Even as he delineates this hell, Mr. Milton pays homage to the righteous men and women who risked their lives to help save others’. Several American citizens — mostly ministers and missionaries — tried to use their diplomatic status to shield refugees. The American International College took in 1,500 Greeks and Armenians, while thousands more camped out at the American consulate. But it was finally a single individual who did the most to stop the catastrophe. Asa Jennings, a Methodist pastor from New York who worked for the Smyrna YMCA, used a combination of moral suasion and sheer trickery to convince the Greek government to send a fleet to Smyrna under American protection. On September 23, two weeks after the massacre began, the rescue ships arrived, and within a week, some 300,000 people had been evacuated to Greece.

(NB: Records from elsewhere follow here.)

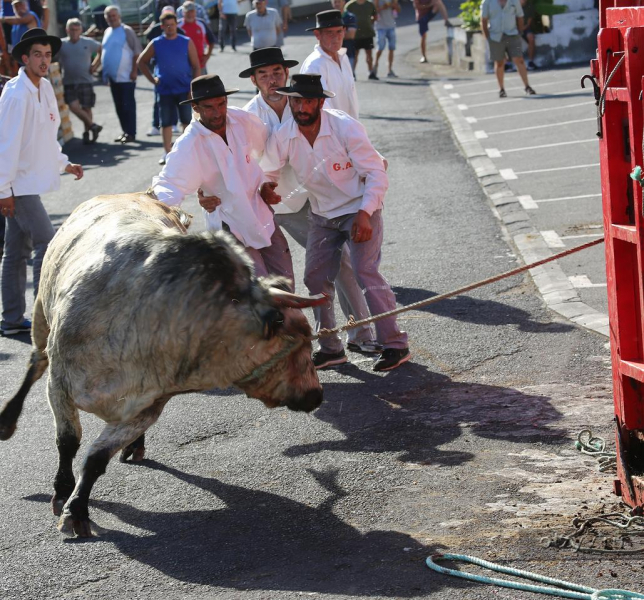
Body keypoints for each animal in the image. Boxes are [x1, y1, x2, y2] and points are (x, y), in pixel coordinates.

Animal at [0, 195, 322, 536]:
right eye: (298, 340)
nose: (316, 395)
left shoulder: (147, 407)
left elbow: (97, 458)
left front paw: (77, 509)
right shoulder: (59, 384)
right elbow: (68, 442)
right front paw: (62, 493)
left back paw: (135, 446)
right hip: (40, 314)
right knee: (35, 363)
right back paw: (7, 420)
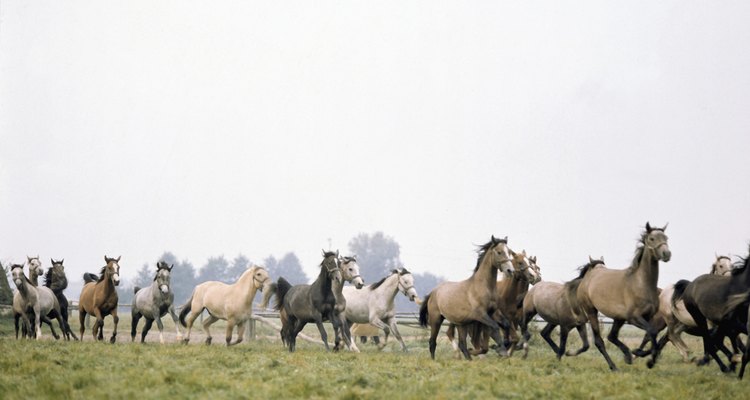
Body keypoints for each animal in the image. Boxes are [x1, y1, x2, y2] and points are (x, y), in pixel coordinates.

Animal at [580, 223, 672, 370]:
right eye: (651, 238)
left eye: (666, 238)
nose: (667, 254)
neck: (641, 284)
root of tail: (589, 274)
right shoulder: (634, 318)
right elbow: (652, 332)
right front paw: (644, 356)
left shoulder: (650, 317)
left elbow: (652, 335)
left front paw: (643, 356)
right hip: (592, 311)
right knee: (600, 341)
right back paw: (614, 366)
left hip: (619, 318)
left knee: (612, 336)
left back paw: (627, 356)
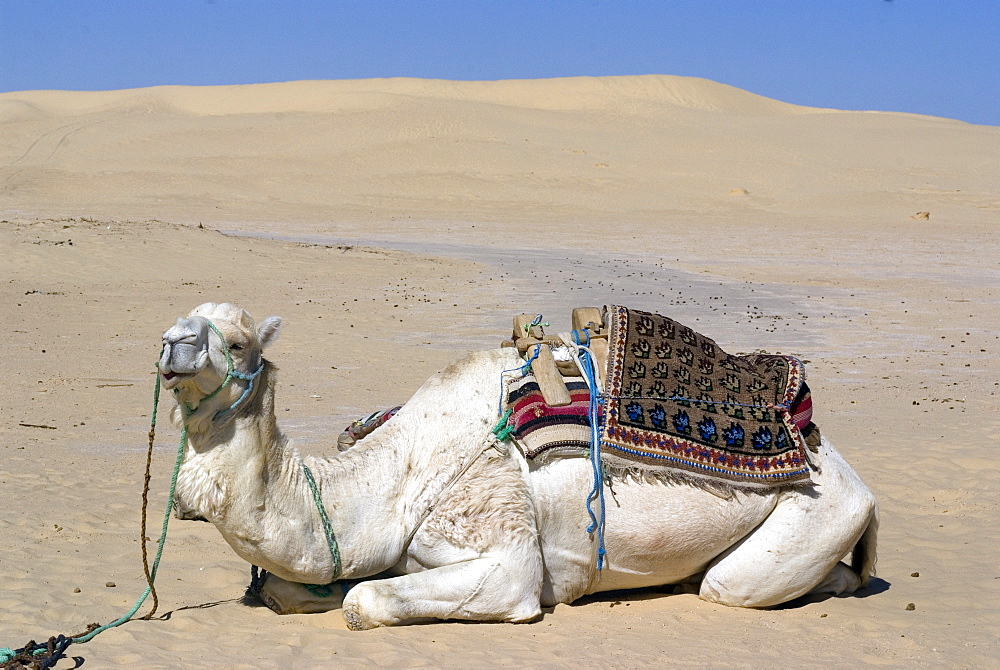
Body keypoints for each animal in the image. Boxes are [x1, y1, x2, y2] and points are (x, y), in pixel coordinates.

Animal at [156, 304, 876, 632]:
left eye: (238, 341)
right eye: (180, 319)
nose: (172, 346)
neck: (397, 478)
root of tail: (828, 452)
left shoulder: (505, 555)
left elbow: (363, 602)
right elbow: (288, 588)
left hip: (819, 507)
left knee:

The death toll in the fall of Smyrna remains disputed, Mr. Milton writes, but “approximately 100,000 people were killed and another 160,000 deported into the interior,” most of whom perished on the way. In the face of a tragedy of such dimensions, it is hard to feel too sorry for the Levantine aristocrats. As Mr. Milton writes, “they had not been raped or killed — that had been the fate of their servants.” Most of them managed to escape Smyrna with their lives, though they lost their possessions.

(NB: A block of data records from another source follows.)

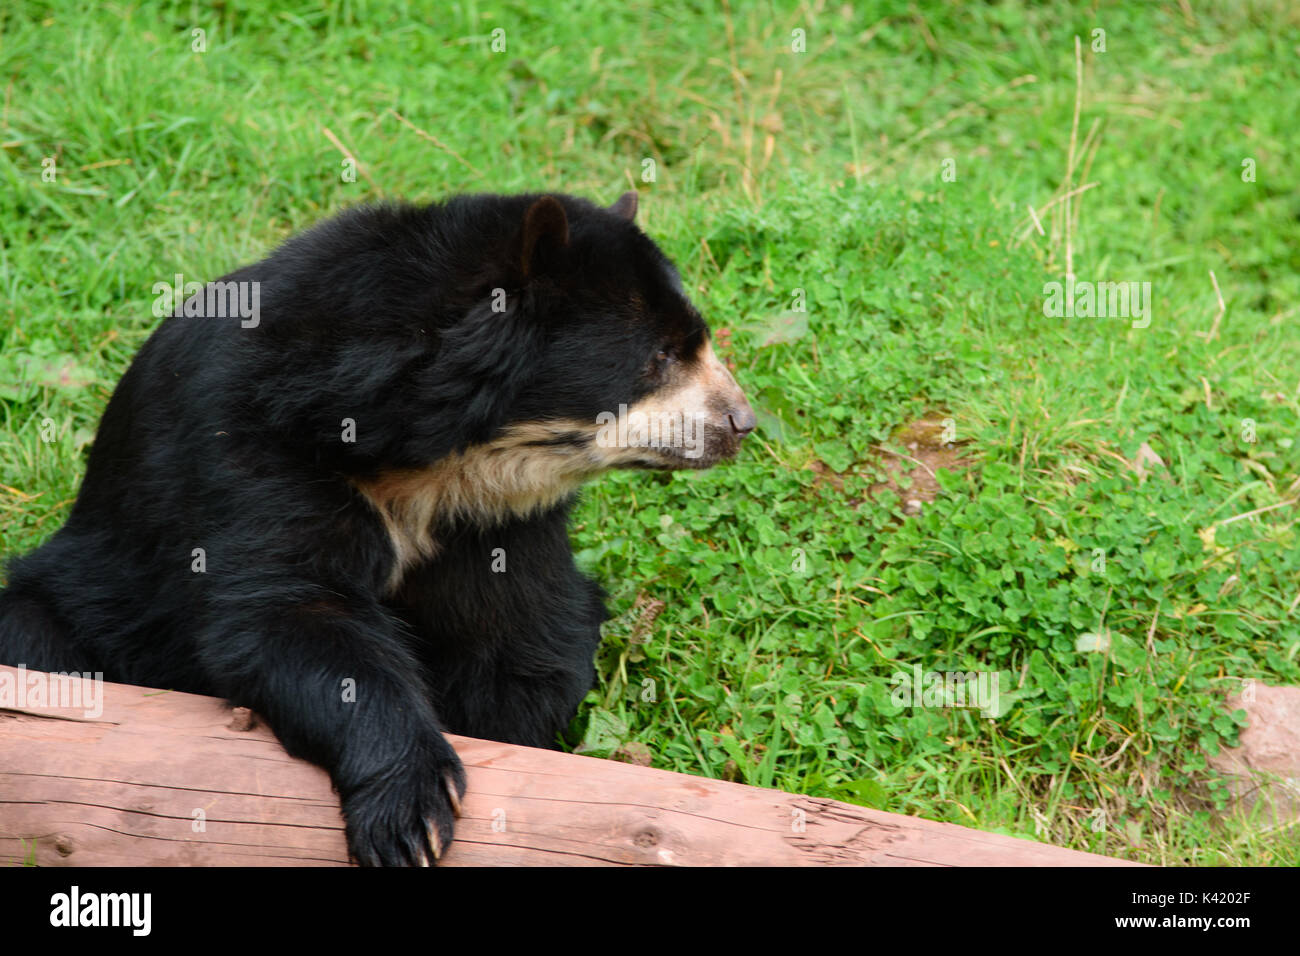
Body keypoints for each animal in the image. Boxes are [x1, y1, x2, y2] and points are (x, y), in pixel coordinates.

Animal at [0, 191, 759, 863]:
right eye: (659, 356)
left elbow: (519, 632)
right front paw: (412, 817)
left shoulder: (496, 522)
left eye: (695, 344)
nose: (741, 423)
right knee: (40, 638)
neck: (434, 458)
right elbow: (290, 612)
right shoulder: (245, 445)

Above all, what they lost was the city itself — the luxurious, cosmopolitan society that could not survive an age of uncompromising nationalism. After a century of ethnic cleansing, Smyrna deserves to be remembered as, if not a paradise lost, at least a martyr to the human capacity for hatred. As George Horton wrote on leaving the burning city, “one of the keenest impressions which I brought with me from Smyrna was a feeling of shame that I belonged to the human race.”